In an April 2015 commentary for La Nación, Fernando Bracaccini and Renzo Lavin suggested that the incident in El Molino underscored the lack of accountability for public officials under the Kirchner government. They noted that Rojkés had not made public any information about her income or fortune since 2009, and that there was no way to know how many houses she owned. A 2013 federal law, they explained, enabled public officials to avoid disclosing their private financial or property information by putting it in the names of their spouses or children, and under provincial legislation her husband, even though serving as governor of Tucumán, was not required to disclose such data.

===Alleged Nepotism===
A July 2012 article in La Nación held up the province of Tucumán, and particularly the relatives of Rojkés and Alperovich, as “a crude example” of nepotism in government and the enrichment of Kirchner-connected families with government funds. At the time the article was published, Rojkés's sister Silvia Rojkés Temkin was the provincial Minister of Education, her brother Carlos Rojkés was an officer in the national Senate, her niece Veronica Rojkés was a member of the National Congress, and her brother was a supplier to the province of Tucumán state.

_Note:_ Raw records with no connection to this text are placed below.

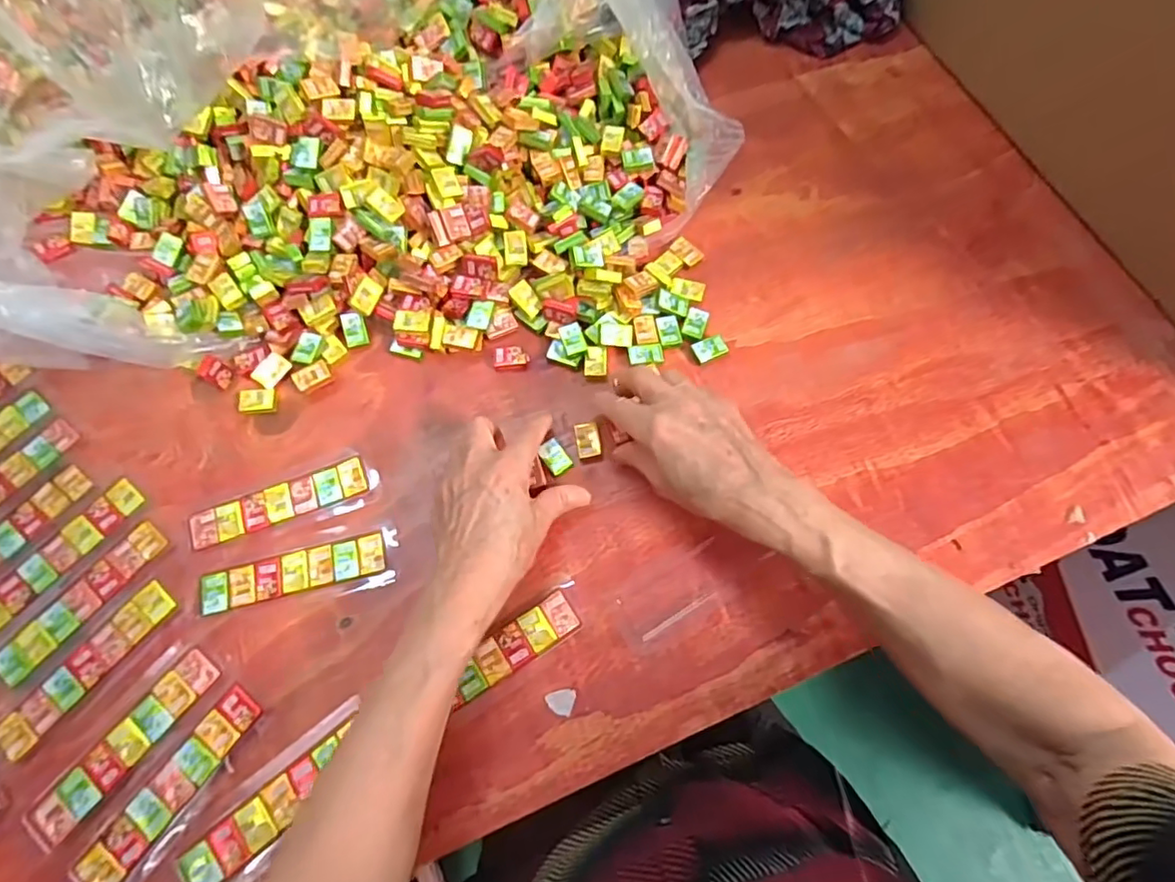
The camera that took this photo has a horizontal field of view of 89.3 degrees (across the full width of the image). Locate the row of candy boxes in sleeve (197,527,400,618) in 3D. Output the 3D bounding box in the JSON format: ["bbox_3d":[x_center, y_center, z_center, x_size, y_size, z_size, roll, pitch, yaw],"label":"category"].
[{"bbox_3d":[-0.191,0.089,0.394,0.127,0.004,0.037,-13,69,-5],"label":"row of candy boxes in sleeve"}]

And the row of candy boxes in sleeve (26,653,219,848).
[{"bbox_3d":[-0.278,0.182,0.358,0.026,0.005,0.119,36,73,13],"label":"row of candy boxes in sleeve"}]

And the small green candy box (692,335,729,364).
[{"bbox_3d":[0.094,-0.070,0.457,0.026,0.008,0.016,-25,71,-9],"label":"small green candy box"}]

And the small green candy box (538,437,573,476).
[{"bbox_3d":[-0.023,0.011,0.425,0.017,0.006,0.025,-34,72,-12],"label":"small green candy box"}]

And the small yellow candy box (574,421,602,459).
[{"bbox_3d":[0.000,-0.001,0.431,0.017,0.007,0.026,-9,69,-3],"label":"small yellow candy box"}]

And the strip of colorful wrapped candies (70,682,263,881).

Also, Paul Zeitume, Alperovich's son, was Director of Commerce for Tucumán province; Isaac Bromberg, an Alperovich cousin, was a national deputy; another cousin, Beatriz Mirkin, was a former Minister of Social Development and a current national deputy; Oscar Mirkin, yet another cousin, was Secretary of Public Works in Tucumán; and Lucia Temkin, niece of Alperovich's private secretary, was provisional president of the national Senate.

===Corruption allegations===
In November 2014, Rojkés was criticized by opposition leaders for claiming that there had been “no corruption” in Tucumán during her husband's term as governor. Opposition politician Manuel Avellaneda said that she must have a “very poor memory,” given the number of allegations of corruption that had been made against her husband, his efforts to control the judiciary, and his refusal to take action for greater transparency. Avellaneda said that according to Enrique Romero, Alperovich's administration is the “most corrupt in history.” Avellaneda stated that “as in dictatorships, corruption is the soul of the government of her husband, which is the most corrupt in the democratic history of Tucumán.”